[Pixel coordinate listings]
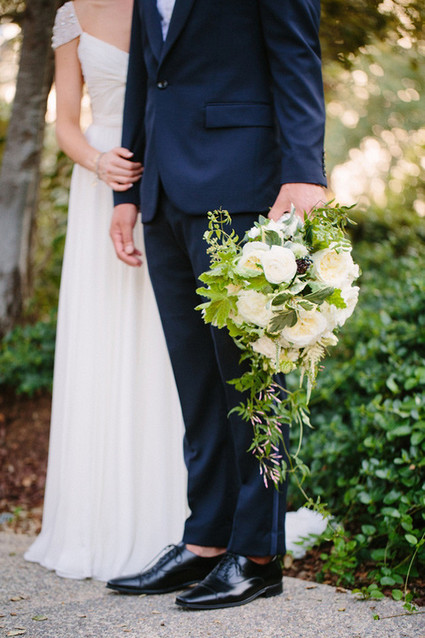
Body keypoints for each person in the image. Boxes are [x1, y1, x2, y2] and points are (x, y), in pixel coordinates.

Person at [107, 0, 327, 609]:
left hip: (244, 186)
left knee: (252, 381)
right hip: (163, 196)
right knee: (198, 384)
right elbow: (145, 76)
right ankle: (206, 540)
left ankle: (257, 555)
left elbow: (297, 55)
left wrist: (306, 172)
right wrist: (127, 192)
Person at [24, 0, 187, 581]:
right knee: (101, 342)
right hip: (102, 186)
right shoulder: (72, 13)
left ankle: (179, 515)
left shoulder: (168, 6)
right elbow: (66, 122)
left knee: (166, 348)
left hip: (168, 172)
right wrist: (99, 162)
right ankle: (95, 523)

PROBLEM DETAILS –
Before printing anything, remove the pictures; then print all the records exactly.

EXPECTED OUTPUT –
Body keypoints for each person in the image. Boxes are [x1, y1, x2, y2] and points are (x, y), in pixel coordinates.

Person at [107, 0, 327, 609]:
left hip: (244, 186)
left knee: (252, 381)
right hip: (163, 196)
right knee: (198, 384)
right elbow: (145, 76)
right ankle: (206, 540)
left ankle: (257, 555)
left elbow: (297, 55)
left wrist: (306, 172)
right wrist: (127, 192)
Person at [24, 0, 187, 581]:
right knee: (101, 342)
right hip: (102, 186)
right shoulder: (72, 13)
left ankle: (179, 515)
left shoulder: (168, 6)
right elbow: (66, 122)
left knee: (166, 348)
left hip: (168, 172)
right wrist: (99, 162)
right ankle: (95, 523)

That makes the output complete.